Some say many more could resign from their parties - in which case, the new Independent Group, as they call themselves, could grow, and form the nucleus of a new centrist party. This could then be the start of a complete realignment of UK politics, with a Labour Party that is firmly on the left, a Conservative Party more to the right – perhaps absorbing some members of the UK Independent Party – and a centrist party either united with, or separate from, the Liberal Democrats. To some, a more fractured party system might not be a bad thing, enlivening politics and producing more, European-style, coalition governments.
To say that, however, may be to run a long way ahead of reality. Even in its first few days, the Independent Group has found it hard to present a united platform beyond being centrist and generally pro-EU, and the first-past-the-post voting system makes it hard for new parties to win parliamentary seats. The precedent of the SDP serves as a warning. Founded in 1981 by Labour luminaries, including David Owen and Shirley Williams, it survived only seven years before merging with the Liberal Party - to make the Liberal Democrats. If it has a legacy, it may be to have spawned New Labour under Tony Blair.
And yet… While the number of resignations from the two main parties may so far be small, the forces that have given rise to the Independent Group may be stronger and more enduring than those that led to the creation of the SDP. This is partly because the general political climate is one of disenchantment with the status quo. But it is also because Brexit has exposed an enormous failing of the current party system.
The big issue at stake is Brexit. The country was split 52-48 per cent at the referendum and, according to opinion polls, remains almost as evenly split today. But the party system does not reflect this division. At the last election in 2017, it was not possible to vote for a pro- or anti-EU party, as both Labour and the Conservatives were, and remain, divided. This is one reason why the voting in Parliament on the “divorce deal” has been so close and so unpredictable and why Theresa May finds it so difficult to secure a majority.
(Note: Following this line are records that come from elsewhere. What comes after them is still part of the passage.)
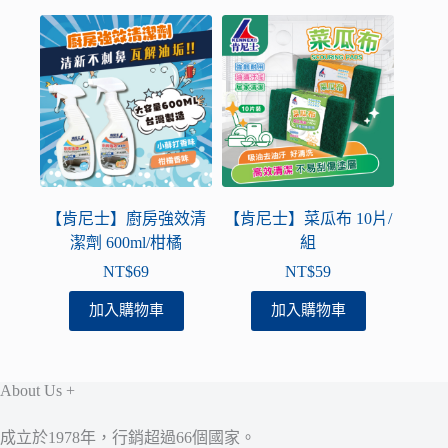
【肯尼士】廚房強效清
【肯尼士】菜瓜布 10片/
潔劑 600ml/柑橘
組
NT$
69
NT$
59
加入購物車
加入購物車
About Us +
成立於1978年，行銷超過66個國家。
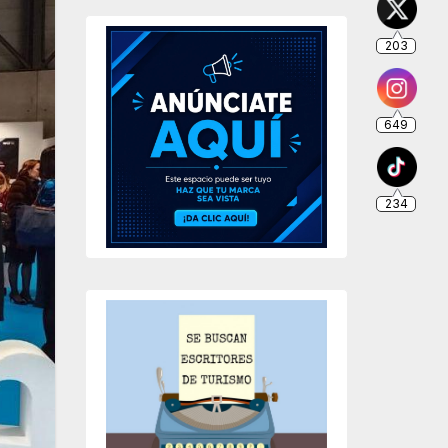
203
649
234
Brexit has shown up the conflicts within UK democracy, as between direct and parliamentary democracy. It has exposed sharp differences in sentiment between the devolved regions that could lead, sooner or later, to the break-up of the UK. And now it is causing the traditional political parties to splinter. If that process accelerates, the alignment of UK party politics as it has existed for the best part of a century, could be approaching its end, too.